[Orden de trabajo]
¿Quiénes habitan el pueblo al que llega el hombre, según el texto sobre La ciénaga definitiva? Enumera todos los que se mencionan.

[Extracto de página]
La ciénaga definitiva, de Giorgio Manganelli


Tras huir de una ciudad en la que sólo le aguardaban las llamas de una hoguera, tan alta como un elegante edificio, un hombre lleno de inconfesables culpas llega a un pueblo habitado por ladrones, asesinos, mujeres inmundas, viciosos de las calañas más despreciables y otras varias suertes de fauna nociva. Y allí se enterará, gracias a un viejo oculto entre las sombras, de la existencia de quizá el único lugar que podría acogerlo para conseguir reencontrarse con la tranquilidad anhelada, con el sueño y acaso consigo mismo: una ciénaga putrefacta, residencia de miríadas de insectos repugnantes, de vapores malsanos, aguas corrompidas y acaso de innumerables sepulcros para cadáveres de incautos que nunca supieron cómo esquivar su viscosa extensión y sucumbieron al tratar de huir de ella. Una ciénaga definitiva a la que es muy difícil llegar e imposible salir, en la que los límites serán tan difusos como su forma, en constante e interminable transformación, y en la que el día y la noche parecerán trenzados sin la lógica simétrica que suelen guardar para el común de los mortales, tal como podría suceder en la propia eternidad.

Y allí llegará el hombre, acompañado por un extraño caballo que representa a la perfección a la caballinidad, y que será fundamental para encontrar una casa plantada justo en el centro de la ciénaga, una casa que más parece un barco navegando entre la ductilidad de la ciénaga, construida quién sabe por quién, o quizá tallada en una misteriosa (y monstruosa planta) que dará al único habitante el poder de convertirse en rey de todos aquellos innumerables vasallos que reptan o trepan o se arrastran, mientras se multiplican y se alimentan en un frenesí de fornicaciones, muertes y cacerías. Y en esa casa, el hombre se entregará a una retahíla de elucubraciones alucinantes acerca de la ciénaga, hasta el momento terrible e inevitable en el que tendrá que vérselas con el propio espíritu de la ciénaga, esbozado entre los lodazales y aguas estancadas como uno de esos iconos que los antiguos solían grabar en majestuosas rocas.

Cuando la muerte sorprendió a Giorgio Manganelli en mayo de 1990, sobre su mesa de trabajo reposaba una de las últimas revisiones de La palude definitiva (La ciénaga definitiva), aunque dicho título no lo puso Manganelli, sino que se tomó de la vislumbre que el protagonista hace en el tercer capítulo. Es una de las más extrañas novelas que me ha tocado leer, ya que su trama se escurre a través de un lenguaje denso y fulgurante, en el que la imaginación, al igual que en obras como la magistral Dall inferno (Del infierno) o Encomio del tiranno (Encomio del tirano), se desborda en un vértigo de escenarios estrafalarios, maravillosos, terribles, no pocas veces escatológicos, pero en los que siempre el mayor protagonista es el propio lenguaje, capaz de engendrar mundos llenos de apasionante ironía, abundantes guiños a tradiciones literarias y un humor difícil de olvidar.

[Datos de origen]
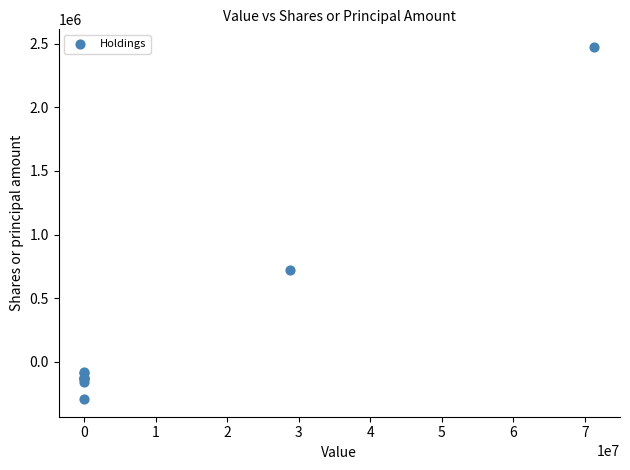

What Y value in the scatter plot is closest to 1090631?

724404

[Problema resuelto]
- Ladrones
- Asesinos
- Mujeres inmundas
- Viciosos de las calañas más despreciables
- Otras varias suertes de fauna nociva